**Task directions**
Reproduce the entries below exactly, but only from the line containing "松本人志監督、新作は時代劇！" to the line containing "Călăuză ortodoxă nr. 432-433", inclusive.

**Saved data entries**

--- START ---

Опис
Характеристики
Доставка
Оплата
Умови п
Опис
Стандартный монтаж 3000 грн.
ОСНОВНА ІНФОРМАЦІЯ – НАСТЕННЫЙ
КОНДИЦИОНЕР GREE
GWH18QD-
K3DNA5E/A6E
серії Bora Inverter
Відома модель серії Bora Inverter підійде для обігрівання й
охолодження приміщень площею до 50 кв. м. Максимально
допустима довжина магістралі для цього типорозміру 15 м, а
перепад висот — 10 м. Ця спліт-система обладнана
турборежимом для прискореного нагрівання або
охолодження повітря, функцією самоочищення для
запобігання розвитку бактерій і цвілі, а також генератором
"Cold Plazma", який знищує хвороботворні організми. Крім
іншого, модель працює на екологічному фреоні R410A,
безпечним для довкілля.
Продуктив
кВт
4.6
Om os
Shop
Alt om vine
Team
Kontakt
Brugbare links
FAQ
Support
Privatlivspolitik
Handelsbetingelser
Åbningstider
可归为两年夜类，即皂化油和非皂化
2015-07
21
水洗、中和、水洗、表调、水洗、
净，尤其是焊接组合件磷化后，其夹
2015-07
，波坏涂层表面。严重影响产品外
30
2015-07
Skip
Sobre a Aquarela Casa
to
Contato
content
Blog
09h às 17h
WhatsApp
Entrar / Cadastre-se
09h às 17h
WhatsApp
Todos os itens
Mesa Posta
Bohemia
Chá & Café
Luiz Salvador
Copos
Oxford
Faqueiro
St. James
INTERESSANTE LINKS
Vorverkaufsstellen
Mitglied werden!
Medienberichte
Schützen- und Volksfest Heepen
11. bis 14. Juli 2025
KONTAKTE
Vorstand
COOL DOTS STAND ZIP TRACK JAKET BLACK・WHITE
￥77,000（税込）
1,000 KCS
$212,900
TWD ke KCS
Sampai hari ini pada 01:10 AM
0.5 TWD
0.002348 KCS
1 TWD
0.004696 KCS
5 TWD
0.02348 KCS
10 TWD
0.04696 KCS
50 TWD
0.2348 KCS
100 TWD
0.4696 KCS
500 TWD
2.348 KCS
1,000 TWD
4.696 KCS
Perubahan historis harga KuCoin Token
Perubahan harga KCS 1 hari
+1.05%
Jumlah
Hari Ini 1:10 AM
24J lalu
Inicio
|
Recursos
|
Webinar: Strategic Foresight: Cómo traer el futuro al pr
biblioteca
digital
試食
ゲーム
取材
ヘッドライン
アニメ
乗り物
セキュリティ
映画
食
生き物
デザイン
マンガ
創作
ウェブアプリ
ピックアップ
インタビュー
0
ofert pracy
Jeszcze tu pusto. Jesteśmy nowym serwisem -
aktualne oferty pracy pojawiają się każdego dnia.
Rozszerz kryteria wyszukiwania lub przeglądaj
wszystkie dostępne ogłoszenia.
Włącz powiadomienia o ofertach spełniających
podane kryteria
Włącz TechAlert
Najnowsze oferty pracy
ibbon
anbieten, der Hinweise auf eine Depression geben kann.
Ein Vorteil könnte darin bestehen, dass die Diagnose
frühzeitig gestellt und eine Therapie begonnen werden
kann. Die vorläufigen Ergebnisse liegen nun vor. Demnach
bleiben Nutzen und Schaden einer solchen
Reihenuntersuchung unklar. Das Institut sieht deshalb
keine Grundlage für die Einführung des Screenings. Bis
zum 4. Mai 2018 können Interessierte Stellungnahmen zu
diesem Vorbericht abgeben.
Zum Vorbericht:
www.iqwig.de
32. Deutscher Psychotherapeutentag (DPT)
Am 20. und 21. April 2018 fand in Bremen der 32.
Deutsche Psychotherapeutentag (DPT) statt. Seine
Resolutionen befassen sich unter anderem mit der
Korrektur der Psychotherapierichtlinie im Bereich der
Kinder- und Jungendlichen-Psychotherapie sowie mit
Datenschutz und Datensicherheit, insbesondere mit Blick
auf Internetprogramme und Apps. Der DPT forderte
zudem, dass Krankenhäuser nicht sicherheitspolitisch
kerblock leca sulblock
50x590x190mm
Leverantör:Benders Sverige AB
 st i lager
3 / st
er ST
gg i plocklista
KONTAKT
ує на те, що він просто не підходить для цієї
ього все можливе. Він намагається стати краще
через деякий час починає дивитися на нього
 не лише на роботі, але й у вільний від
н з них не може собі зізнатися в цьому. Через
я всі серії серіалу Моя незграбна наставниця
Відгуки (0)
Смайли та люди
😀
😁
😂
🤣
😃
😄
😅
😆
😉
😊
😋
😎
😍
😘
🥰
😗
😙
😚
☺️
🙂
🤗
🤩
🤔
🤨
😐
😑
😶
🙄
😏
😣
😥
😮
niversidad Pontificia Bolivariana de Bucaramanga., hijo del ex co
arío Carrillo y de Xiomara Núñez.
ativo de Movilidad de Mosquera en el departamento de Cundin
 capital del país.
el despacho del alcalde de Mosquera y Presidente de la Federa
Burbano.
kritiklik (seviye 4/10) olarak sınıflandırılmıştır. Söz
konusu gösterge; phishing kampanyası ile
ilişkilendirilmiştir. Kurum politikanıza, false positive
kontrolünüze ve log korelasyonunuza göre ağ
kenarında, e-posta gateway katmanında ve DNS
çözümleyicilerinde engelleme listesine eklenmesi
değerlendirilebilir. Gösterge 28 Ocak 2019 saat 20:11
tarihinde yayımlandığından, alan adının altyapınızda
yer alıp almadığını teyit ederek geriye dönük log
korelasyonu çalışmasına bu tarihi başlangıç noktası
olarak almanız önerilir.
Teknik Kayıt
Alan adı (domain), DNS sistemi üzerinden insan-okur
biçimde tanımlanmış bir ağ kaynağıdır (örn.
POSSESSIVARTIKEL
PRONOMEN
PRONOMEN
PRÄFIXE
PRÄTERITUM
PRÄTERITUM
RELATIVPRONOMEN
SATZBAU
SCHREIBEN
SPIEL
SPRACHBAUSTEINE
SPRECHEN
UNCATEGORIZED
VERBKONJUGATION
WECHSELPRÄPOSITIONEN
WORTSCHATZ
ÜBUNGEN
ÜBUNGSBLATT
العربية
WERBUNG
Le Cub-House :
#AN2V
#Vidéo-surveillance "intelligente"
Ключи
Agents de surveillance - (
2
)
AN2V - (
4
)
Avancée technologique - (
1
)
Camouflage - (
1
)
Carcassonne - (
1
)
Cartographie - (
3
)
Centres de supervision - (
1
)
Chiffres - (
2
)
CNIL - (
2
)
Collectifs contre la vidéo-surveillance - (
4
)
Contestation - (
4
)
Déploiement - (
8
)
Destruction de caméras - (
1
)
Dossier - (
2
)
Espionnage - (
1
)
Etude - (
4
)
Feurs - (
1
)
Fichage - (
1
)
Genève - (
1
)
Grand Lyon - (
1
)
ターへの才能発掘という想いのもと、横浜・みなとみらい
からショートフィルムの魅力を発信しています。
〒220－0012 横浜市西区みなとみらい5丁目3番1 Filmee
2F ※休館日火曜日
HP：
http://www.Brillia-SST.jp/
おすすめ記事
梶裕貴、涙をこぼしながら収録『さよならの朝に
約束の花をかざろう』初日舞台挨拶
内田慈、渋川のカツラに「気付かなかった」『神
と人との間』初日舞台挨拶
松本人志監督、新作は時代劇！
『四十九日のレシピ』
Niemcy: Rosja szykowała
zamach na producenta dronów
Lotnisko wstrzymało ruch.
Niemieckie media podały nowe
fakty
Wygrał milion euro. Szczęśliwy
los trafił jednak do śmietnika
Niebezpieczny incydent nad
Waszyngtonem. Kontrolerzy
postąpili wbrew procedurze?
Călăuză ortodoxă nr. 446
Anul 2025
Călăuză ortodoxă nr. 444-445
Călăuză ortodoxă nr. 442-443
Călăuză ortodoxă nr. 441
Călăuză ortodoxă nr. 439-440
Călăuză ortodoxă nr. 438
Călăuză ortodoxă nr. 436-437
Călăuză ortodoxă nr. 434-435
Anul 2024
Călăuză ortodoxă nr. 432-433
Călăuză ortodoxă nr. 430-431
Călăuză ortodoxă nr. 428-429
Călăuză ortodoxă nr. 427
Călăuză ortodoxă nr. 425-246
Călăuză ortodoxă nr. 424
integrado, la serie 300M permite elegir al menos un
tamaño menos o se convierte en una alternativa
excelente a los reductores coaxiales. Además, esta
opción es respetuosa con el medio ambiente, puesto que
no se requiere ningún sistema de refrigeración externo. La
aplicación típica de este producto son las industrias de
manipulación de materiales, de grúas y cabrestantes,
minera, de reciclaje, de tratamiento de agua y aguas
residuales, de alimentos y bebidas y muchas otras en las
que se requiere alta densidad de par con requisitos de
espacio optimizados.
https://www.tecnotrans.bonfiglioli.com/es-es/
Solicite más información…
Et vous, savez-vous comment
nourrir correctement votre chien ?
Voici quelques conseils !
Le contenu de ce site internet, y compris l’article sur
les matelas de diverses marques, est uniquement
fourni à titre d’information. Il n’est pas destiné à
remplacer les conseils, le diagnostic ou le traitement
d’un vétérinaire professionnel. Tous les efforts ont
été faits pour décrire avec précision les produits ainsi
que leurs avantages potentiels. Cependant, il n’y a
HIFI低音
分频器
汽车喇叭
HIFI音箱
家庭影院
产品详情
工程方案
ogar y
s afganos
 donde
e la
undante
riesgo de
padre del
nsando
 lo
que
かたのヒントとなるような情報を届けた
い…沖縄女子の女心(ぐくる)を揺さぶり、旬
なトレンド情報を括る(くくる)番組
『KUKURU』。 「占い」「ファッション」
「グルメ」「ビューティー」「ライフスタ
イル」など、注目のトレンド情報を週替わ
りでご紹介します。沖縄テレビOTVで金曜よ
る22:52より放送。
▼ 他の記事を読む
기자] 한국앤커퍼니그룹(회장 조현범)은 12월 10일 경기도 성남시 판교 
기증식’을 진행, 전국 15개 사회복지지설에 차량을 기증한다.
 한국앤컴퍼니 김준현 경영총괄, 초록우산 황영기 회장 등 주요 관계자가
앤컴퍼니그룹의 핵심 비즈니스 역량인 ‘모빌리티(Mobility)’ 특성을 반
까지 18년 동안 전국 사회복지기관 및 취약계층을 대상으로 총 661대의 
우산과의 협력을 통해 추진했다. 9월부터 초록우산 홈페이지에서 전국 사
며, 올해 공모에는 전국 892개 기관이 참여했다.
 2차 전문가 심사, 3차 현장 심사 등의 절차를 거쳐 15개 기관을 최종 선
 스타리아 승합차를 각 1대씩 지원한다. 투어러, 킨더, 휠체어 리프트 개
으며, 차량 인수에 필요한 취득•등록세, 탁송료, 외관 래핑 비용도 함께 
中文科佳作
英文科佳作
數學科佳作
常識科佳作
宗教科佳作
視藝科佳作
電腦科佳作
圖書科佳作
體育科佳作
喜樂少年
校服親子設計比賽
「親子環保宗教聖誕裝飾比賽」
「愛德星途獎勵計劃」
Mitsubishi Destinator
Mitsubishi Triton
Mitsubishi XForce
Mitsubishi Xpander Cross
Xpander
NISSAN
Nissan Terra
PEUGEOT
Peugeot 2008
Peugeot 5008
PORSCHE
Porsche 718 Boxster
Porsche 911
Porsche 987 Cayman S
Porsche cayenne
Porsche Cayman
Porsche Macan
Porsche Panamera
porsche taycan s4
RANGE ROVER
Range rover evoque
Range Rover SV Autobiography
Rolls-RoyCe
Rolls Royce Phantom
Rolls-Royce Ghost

--- END ---

**Task solution**
松本人志監督、新作は時代劇！
『四十九日のレシピ』
Niemcy: Rosja szykowała
zamach na producenta dronów
Lotnisko wstrzymało ruch.
Niemieckie media podały nowe
fakty
Wygrał milion euro. Szczęśliwy
los trafił jednak do śmietnika
Niebezpieczny incydent nad
Waszyngtonem. Kontrolerzy
postąpili wbrew procedurze?
Călăuză ortodoxă nr. 446
Anul 2025
Călăuză ortodoxă nr. 444-445
Călăuză ortodoxă nr. 442-443
Călăuză ortodoxă nr. 441
Călăuză ortodoxă nr. 439-440
Călăuză ortodoxă nr. 438
Călăuză ortodoxă nr. 436-437
Călăuză ortodoxă nr. 434-435
Anul 2024
Călăuză ortodoxă nr. 432-433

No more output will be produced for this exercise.